> _CEL ZADANIA_:
Proszę podać, ile linii w poniższych wierszach zawiera słowo „this”, z uwzględnieniem wielkości liter. Odpowiedź powinna zawierać wyłącznie tę liczbę.

+-------+

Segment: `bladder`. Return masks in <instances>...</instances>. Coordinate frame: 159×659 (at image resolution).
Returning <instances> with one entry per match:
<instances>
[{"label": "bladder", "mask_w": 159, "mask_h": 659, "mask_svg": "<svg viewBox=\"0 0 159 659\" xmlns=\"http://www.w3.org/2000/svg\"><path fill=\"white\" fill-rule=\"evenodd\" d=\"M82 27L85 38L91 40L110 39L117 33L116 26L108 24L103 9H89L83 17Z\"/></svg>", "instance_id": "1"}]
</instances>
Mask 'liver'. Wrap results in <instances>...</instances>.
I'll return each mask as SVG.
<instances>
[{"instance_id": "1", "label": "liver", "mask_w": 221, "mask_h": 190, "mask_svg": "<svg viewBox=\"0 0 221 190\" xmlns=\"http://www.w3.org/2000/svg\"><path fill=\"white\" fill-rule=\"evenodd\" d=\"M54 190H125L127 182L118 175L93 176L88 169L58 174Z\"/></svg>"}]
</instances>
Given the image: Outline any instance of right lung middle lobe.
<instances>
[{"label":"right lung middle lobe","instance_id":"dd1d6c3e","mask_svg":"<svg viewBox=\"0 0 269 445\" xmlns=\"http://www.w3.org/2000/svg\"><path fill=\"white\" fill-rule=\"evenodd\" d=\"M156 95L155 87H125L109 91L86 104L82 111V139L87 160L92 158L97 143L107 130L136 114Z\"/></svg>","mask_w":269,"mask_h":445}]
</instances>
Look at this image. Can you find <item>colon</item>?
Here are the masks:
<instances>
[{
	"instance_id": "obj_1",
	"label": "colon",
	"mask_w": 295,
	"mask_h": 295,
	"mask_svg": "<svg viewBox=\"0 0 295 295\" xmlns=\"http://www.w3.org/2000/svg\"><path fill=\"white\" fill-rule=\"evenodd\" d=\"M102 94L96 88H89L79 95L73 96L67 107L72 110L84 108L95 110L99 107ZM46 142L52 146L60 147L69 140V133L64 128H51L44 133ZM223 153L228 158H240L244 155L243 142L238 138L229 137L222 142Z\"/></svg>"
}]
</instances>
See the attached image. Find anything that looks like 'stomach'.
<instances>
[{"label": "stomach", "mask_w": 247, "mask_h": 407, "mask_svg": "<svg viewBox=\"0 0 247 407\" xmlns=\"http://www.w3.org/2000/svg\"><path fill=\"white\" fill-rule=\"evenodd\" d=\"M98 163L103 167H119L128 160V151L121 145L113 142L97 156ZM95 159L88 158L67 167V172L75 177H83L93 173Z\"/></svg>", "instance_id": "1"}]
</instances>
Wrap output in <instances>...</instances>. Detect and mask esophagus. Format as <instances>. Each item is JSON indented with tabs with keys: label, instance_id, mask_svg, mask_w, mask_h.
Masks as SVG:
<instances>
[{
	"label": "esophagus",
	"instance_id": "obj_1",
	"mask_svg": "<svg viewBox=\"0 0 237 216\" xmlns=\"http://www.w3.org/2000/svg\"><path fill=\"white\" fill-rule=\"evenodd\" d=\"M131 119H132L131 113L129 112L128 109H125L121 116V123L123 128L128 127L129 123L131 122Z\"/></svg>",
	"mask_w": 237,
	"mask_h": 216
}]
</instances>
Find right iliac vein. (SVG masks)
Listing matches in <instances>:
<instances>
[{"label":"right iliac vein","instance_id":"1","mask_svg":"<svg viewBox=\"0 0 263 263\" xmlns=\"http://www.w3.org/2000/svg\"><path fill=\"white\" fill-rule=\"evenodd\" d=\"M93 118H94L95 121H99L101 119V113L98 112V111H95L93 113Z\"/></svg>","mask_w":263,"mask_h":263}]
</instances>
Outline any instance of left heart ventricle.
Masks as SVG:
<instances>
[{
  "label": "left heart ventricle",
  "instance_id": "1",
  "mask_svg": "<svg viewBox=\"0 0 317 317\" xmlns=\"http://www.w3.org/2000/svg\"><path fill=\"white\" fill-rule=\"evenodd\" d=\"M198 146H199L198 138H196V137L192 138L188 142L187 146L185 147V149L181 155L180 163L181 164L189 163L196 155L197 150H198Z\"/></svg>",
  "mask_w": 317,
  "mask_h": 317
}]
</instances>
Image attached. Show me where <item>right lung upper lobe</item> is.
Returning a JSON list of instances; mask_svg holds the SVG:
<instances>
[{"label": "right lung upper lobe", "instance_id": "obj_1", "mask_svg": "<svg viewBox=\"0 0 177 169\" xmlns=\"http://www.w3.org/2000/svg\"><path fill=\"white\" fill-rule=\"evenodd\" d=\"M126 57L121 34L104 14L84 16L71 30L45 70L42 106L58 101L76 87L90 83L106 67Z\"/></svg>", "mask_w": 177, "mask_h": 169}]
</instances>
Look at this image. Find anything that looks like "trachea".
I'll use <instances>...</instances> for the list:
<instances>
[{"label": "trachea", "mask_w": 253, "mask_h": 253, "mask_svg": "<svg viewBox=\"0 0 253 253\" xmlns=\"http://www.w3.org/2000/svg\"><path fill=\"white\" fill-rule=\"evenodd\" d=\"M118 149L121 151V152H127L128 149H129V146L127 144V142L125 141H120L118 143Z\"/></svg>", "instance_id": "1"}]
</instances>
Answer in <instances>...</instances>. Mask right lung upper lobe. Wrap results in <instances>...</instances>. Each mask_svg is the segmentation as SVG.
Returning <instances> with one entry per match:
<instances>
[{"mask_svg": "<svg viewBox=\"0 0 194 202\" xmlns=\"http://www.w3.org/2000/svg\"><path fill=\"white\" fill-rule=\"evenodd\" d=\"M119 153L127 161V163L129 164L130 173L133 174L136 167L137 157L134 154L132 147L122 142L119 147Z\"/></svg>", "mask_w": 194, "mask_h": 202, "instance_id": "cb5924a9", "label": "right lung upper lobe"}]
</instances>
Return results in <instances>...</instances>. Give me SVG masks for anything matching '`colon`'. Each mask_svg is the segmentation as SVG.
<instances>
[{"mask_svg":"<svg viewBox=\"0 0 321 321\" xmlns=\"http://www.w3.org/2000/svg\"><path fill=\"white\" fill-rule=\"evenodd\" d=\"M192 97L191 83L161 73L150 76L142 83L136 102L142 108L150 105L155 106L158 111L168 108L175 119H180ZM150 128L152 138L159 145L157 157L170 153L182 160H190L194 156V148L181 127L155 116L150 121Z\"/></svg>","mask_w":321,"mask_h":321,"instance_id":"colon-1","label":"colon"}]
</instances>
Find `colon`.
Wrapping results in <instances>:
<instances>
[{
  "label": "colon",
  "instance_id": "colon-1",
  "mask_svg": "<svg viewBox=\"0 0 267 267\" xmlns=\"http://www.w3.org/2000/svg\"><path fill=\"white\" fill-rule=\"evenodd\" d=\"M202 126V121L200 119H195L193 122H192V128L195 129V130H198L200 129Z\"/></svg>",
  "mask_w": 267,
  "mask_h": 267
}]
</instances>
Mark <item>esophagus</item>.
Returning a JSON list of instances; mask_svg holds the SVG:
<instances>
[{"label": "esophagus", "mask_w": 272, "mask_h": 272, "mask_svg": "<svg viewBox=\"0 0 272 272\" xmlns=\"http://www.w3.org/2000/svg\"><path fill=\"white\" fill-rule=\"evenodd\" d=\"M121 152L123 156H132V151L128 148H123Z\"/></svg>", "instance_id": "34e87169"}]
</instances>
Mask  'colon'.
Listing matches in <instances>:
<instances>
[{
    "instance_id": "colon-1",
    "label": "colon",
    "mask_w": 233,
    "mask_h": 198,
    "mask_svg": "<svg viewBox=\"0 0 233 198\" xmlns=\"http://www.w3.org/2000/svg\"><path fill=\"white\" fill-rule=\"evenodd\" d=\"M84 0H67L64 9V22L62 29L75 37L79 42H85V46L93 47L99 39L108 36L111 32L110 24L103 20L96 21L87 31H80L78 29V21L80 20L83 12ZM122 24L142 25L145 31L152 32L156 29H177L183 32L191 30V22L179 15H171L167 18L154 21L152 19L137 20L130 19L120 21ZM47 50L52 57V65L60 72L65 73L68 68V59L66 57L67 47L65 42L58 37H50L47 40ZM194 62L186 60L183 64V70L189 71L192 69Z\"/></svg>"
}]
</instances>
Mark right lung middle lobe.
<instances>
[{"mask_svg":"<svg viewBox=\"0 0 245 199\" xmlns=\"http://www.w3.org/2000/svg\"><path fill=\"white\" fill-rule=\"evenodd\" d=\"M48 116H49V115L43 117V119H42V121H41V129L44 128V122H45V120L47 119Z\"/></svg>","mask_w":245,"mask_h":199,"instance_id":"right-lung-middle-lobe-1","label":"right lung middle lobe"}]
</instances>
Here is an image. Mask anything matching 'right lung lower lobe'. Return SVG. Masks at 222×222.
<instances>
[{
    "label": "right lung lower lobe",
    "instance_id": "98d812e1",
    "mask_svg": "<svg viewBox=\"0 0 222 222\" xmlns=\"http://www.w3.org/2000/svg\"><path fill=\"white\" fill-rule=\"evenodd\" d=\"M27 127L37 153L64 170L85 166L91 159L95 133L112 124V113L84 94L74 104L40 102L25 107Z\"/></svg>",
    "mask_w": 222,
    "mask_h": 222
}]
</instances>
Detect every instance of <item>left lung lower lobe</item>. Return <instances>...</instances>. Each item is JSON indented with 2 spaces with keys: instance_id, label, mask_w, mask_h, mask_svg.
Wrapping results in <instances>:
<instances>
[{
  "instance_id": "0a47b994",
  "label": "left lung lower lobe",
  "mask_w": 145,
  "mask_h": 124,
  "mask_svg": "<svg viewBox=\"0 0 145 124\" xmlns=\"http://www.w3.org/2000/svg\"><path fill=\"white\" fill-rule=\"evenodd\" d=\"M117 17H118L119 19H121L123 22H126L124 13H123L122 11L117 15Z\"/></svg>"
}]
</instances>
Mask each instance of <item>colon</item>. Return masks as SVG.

+-------+

> _ODPOWIEDŹ_:
2